→ EXERCISE GOAL
What number of lines in the entries below include the string "다운로드"? Respond with that number alone.

→ MATERIAL TO PROCESS
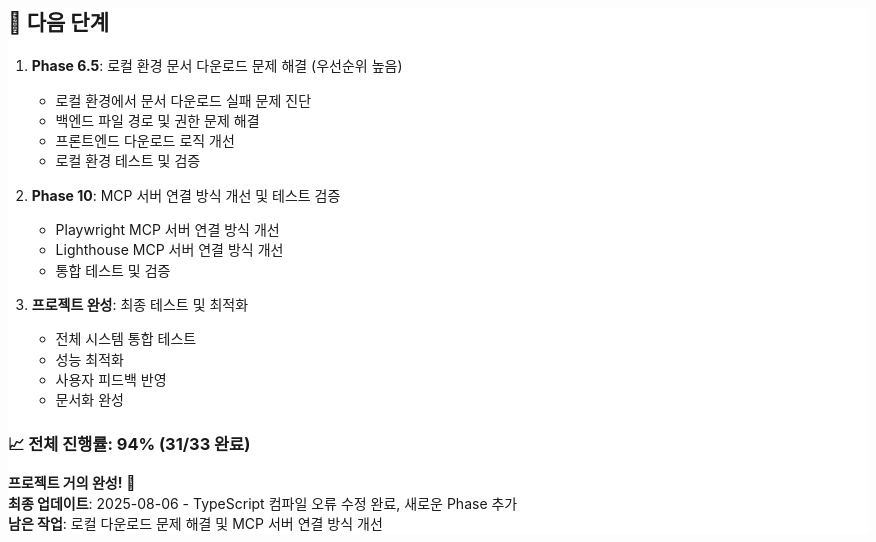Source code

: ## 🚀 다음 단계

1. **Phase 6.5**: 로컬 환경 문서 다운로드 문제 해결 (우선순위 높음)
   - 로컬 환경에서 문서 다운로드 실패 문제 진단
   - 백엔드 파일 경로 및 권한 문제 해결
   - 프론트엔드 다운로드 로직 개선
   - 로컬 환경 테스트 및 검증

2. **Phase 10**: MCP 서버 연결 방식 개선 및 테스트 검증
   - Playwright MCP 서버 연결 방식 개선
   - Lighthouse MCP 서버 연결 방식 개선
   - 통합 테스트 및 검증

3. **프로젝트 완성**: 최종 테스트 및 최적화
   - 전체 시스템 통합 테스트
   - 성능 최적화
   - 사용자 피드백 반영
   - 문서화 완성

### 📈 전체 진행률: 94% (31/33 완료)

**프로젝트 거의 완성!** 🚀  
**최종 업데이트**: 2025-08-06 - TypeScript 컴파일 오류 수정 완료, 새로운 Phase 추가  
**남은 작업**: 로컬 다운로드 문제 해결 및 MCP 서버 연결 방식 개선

→ SOLUTION TO THIS PROBLEM
4